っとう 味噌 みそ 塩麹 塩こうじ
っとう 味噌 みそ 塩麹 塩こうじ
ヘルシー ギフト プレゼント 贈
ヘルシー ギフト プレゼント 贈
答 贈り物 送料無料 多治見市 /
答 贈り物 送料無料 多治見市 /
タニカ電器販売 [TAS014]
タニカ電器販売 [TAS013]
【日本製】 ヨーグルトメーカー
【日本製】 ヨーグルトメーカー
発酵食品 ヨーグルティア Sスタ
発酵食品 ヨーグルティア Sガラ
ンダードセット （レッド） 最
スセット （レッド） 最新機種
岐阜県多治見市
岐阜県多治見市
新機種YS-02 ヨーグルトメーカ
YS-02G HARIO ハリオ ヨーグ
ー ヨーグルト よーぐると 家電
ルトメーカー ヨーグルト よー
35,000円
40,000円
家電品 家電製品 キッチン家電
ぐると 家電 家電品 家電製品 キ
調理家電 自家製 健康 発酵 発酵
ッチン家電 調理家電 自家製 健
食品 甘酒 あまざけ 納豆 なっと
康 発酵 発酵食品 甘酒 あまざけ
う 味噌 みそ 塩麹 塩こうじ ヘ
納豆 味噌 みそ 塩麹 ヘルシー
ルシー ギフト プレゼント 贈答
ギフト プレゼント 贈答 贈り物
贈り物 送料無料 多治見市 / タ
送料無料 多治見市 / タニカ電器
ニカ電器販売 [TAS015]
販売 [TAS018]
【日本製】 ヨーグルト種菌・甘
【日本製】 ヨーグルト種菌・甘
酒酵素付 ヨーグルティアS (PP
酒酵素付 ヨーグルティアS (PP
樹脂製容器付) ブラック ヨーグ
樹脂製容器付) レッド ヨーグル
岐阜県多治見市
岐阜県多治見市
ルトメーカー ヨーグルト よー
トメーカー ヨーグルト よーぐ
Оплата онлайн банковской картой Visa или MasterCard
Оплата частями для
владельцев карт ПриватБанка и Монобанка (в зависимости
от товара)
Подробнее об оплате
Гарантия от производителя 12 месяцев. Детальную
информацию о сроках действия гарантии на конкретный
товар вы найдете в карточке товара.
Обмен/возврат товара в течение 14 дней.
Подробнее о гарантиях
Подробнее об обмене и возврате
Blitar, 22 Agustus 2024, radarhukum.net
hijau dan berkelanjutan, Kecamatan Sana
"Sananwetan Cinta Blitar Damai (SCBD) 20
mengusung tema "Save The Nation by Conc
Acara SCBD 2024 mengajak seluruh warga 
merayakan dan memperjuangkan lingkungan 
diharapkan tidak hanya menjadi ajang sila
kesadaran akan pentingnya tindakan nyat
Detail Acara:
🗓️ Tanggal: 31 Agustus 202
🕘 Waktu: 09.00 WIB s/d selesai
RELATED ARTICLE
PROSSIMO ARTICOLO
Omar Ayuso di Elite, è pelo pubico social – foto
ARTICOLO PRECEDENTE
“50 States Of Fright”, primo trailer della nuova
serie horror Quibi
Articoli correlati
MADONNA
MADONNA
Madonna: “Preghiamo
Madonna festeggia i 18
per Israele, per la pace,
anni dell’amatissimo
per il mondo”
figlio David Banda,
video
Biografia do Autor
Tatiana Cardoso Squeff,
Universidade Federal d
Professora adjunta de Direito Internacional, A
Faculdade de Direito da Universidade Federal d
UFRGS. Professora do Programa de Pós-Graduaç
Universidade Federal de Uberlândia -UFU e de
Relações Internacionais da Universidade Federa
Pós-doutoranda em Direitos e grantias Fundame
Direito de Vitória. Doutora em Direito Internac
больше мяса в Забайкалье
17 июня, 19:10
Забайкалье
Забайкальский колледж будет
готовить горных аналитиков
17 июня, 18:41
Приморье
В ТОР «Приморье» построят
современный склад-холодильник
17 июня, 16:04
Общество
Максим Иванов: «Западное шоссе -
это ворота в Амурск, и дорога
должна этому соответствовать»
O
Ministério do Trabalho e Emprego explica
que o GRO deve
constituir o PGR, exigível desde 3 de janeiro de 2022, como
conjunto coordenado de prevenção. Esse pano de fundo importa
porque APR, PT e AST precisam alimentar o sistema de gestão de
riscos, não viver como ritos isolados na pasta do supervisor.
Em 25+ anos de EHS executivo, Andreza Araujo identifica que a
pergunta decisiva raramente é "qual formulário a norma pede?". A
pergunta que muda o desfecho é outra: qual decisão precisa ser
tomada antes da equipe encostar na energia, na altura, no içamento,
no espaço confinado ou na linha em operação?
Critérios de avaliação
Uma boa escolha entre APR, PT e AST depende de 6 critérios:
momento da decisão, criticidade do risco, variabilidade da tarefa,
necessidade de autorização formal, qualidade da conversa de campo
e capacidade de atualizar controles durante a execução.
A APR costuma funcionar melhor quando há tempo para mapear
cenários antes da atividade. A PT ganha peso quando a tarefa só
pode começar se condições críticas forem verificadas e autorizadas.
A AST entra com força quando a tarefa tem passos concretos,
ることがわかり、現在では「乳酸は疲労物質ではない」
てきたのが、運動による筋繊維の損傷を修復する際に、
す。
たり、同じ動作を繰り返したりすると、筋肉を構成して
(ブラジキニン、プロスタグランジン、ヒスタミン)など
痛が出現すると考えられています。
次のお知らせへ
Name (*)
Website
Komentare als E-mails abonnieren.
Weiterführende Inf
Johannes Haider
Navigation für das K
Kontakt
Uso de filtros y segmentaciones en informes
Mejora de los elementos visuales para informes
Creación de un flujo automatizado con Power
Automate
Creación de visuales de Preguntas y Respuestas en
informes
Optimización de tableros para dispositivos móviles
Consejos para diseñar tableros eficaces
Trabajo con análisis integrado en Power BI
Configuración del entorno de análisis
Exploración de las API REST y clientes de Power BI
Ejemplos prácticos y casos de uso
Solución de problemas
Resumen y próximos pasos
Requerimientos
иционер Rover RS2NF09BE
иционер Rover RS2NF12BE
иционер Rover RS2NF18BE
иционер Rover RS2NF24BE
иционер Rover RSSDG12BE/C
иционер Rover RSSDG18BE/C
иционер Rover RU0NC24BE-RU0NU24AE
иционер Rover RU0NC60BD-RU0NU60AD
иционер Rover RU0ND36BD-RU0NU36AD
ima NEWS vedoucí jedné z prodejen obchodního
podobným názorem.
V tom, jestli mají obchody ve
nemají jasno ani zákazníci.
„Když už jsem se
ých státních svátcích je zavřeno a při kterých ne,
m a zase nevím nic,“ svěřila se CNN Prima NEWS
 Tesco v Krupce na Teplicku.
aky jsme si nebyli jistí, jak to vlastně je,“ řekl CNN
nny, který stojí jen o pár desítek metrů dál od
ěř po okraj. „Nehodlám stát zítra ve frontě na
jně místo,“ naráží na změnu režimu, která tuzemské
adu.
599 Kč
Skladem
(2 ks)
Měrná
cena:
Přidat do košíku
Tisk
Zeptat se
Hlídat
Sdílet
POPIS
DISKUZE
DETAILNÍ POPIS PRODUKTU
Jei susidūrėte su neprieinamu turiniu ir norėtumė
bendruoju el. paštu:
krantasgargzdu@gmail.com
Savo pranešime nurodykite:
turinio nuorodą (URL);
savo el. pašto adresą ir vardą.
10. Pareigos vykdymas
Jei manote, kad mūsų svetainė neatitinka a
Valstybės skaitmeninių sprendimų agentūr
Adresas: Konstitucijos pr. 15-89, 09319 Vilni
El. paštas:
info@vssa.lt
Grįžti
◆ ◆ ◆ ◆ ◆
Exercise aim —
The answer must be a verbatim transcription of the entries above, from the first line through the line that contains "ARTICOLO PRECEDENTE", and nothing more.

The completed task —
っとう 味噌 みそ 塩麹 塩こうじ
っとう 味噌 みそ 塩麹 塩こうじ
ヘルシー ギフト プレゼント 贈
ヘルシー ギフト プレゼント 贈
答 贈り物 送料無料 多治見市 /
答 贈り物 送料無料 多治見市 /
タニカ電器販売 [TAS014]
タニカ電器販売 [TAS013]
【日本製】 ヨーグルトメーカー
【日本製】 ヨーグルトメーカー
発酵食品 ヨーグルティア Sスタ
発酵食品 ヨーグルティア Sガラ
ンダードセット （レッド） 最
スセット （レッド） 最新機種
岐阜県多治見市
岐阜県多治見市
新機種YS-02 ヨーグルトメーカ
YS-02G HARIO ハリオ ヨーグ
ー ヨーグルト よーぐると 家電
ルトメーカー ヨーグルト よー
35,000円
40,000円
家電品 家電製品 キッチン家電
ぐると 家電 家電品 家電製品 キ
調理家電 自家製 健康 発酵 発酵
ッチン家電 調理家電 自家製 健
食品 甘酒 あまざけ 納豆 なっと
康 発酵 発酵食品 甘酒 あまざけ
う 味噌 みそ 塩麹 塩こうじ ヘ
納豆 味噌 みそ 塩麹 ヘルシー
ルシー ギフト プレゼント 贈答
ギフト プレゼント 贈答 贈り物
贈り物 送料無料 多治見市 / タ
送料無料 多治見市 / タニカ電器
ニカ電器販売 [TAS015]
販売 [TAS018]
【日本製】 ヨーグルト種菌・甘
【日本製】 ヨーグルト種菌・甘
酒酵素付 ヨーグルティアS (PP
酒酵素付 ヨーグルティアS (PP
樹脂製容器付) ブラック ヨーグ
樹脂製容器付) レッド ヨーグル
岐阜県多治見市
岐阜県多治見市
ルトメーカー ヨーグルト よー
トメーカー ヨーグルト よーぐ
Оплата онлайн банковской картой Visa или MasterCard
Оплата частями для
владельцев карт ПриватБанка и Монобанка (в зависимости
от товара)
Подробнее об оплате
Гарантия от производителя 12 месяцев. Детальную
информацию о сроках действия гарантии на конкретный
товар вы найдете в карточке товара.
Обмен/возврат товара в течение 14 дней.
Подробнее о гарантиях
Подробнее об обмене и возврате
Blitar, 22 Agustus 2024, radarhukum.net
hijau dan berkelanjutan, Kecamatan Sana
"Sananwetan Cinta Blitar Damai (SCBD) 20
mengusung tema "Save The Nation by Conc
Acara SCBD 2024 mengajak seluruh warga 
merayakan dan memperjuangkan lingkungan 
diharapkan tidak hanya menjadi ajang sila
kesadaran akan pentingnya tindakan nyat
Detail Acara:
🗓️ Tanggal: 31 Agustus 202
🕘 Waktu: 09.00 WIB s/d selesai
RELATED ARTICLE
PROSSIMO ARTICOLO
Omar Ayuso di Elite, è pelo pubico social – foto
ARTICOLO PRECEDENTE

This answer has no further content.